Background: Older adults with visual impairment (VI) have a greater risk of mortality, but the reasons are poorly understood. We have shown that older adults with VI are more likely to have poor mobility performance on the short physical performance battery (SPPB). In this analysis, we examined whether VI predicted mortality over 10 years and if this was related to poor baseline mobility (SPPB < 9).

Methods: We analyzed 2457 older adults (mean age 75.6 (±2.8) years, 38.5% black, 51.9% female) who completed vision testing at the year 3 visit in the Health, Aging and Body Composition study. Cox proportional hazards models for mortality were right-censored at 10 years and adjusted for demographic and clinical comorbidities. VI (visual acuity < 20/40 or log contrast sensitivity < 1.55 or stereoacuity > 85) and SPPB < 9 were tested as main predictors and their interaction was tested.

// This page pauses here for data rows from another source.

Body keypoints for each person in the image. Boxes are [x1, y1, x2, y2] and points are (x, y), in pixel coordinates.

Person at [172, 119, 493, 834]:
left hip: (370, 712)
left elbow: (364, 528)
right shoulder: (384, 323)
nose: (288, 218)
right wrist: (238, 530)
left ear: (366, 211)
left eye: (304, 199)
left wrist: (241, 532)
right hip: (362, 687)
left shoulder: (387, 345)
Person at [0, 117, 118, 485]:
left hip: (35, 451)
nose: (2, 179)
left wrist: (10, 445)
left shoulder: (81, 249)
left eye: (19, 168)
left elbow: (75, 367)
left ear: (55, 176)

Results: In separate multivariable models, VI (HR 1.511, 95% CI [1.335-1.709], p < 0.0001) and SPPB < 9 (HR 1.442, 95% CI [1.210-1.717], p < 0.0001) each predicted mortality. When including both poor mobility and vision variables as main effects, both poor mobility and impaired vision remained significant predictors of mortality in all models (all p < 0.001). When adding poor mobility (as a main effect and interaction with VI) and using unimpaired vision and mobility as the reference, those with only VI (HR 1.467, 95% CI [1.287-1.672], p < 0.0001) or only poor mobility (HR 1.380, 95% CI [0.963-1.979], p = 0.0792) had similar HRs, while those with both VI and poor mobility had an increased mortality risk (HR 2.035, 95% CI [1.643-2.522], p < 0.0001), but the interaction was not significant (p = 0.981).

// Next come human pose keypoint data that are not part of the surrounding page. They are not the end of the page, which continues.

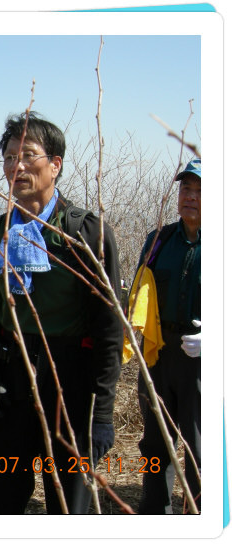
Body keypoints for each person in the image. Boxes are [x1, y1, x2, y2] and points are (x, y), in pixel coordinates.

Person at [0, 112, 123, 514]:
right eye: (8, 157)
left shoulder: (86, 233)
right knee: (6, 498)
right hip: (12, 380)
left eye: (28, 155)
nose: (16, 166)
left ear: (55, 164)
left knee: (68, 504)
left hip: (69, 385)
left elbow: (111, 329)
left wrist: (103, 413)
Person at [136, 158, 201, 514]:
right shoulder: (158, 241)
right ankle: (153, 513)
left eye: (201, 190)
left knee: (200, 447)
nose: (190, 196)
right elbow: (139, 296)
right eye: (185, 188)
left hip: (204, 364)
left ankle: (200, 519)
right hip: (159, 357)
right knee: (155, 443)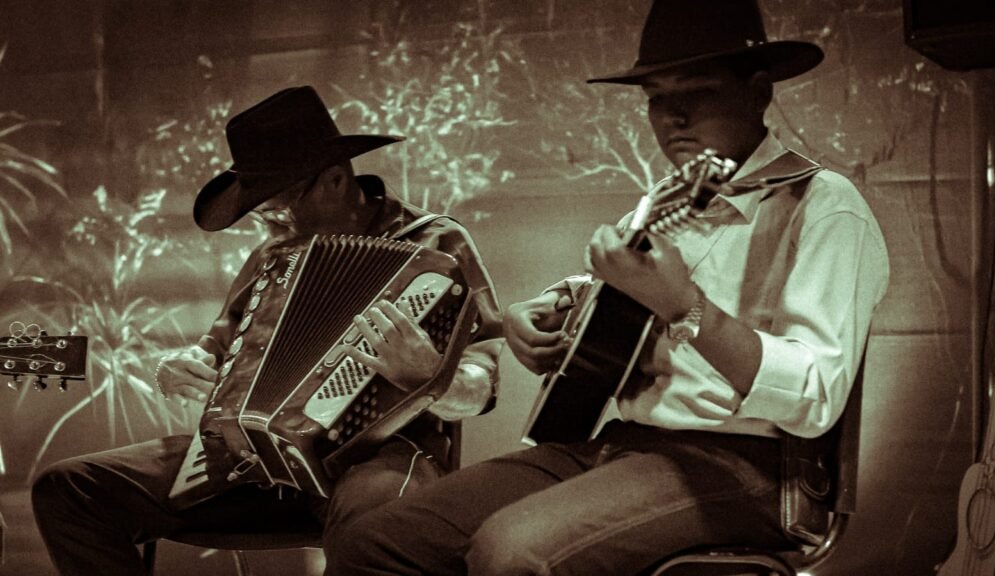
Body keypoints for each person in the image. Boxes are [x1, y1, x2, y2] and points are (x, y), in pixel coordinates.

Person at [330, 0, 891, 574]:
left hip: (752, 468)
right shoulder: (664, 206)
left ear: (758, 90)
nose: (671, 117)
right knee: (374, 541)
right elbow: (610, 309)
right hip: (619, 444)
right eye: (655, 99)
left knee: (512, 552)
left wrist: (686, 306)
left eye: (693, 92)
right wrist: (548, 316)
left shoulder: (824, 205)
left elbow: (817, 395)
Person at [31, 85, 503, 576]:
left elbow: (484, 384)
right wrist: (185, 370)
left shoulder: (436, 246)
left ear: (336, 179)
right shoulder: (273, 259)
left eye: (278, 210)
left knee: (374, 526)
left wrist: (432, 376)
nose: (270, 228)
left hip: (383, 457)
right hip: (254, 458)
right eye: (262, 215)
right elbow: (218, 355)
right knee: (71, 489)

Conclusions: Older adults with both VI and poor mobility are at an additive increased risk of mortality. Future interventions may want to target older adults with both VI and poor mobility to improve survival.

视力障碍、活动能力差与死亡率的关系。
背景:老年人视力障碍(VI)有较高的死亡风险,但其原因尚不清楚。我们已经表明,患有VI的老年人更有可能在短物理性能电池(SPPB)上具有较差的活动性能。在这项分析中,我们研究了VI是否预测了10年内的死亡率,以及这是否与基线活动能力差有关(SPPB方法:我们分析了2457名老年人(平均年龄75.6(±2.8)岁,38.5%黑人,51.9%女性),他们在健康、衰老和身体成分研究的第3年就诊时完成了视力测试。死亡率的Cox比例风险模型在10年内进行了正确的审查,并根据人口统计学和临床合并症进行了调整。结果:在单独的多变量模型中,VI (HR 1.511, 95% CI [1.335-1.709], p)结论:同时伴有VI和活动能力差的老年人死亡风险增加。未来的干预措施可能会针对患有VI和活动能力差的老年人,以提高生存率。
本文章由计算机程序翻译,如有差异,请以英文原文为准。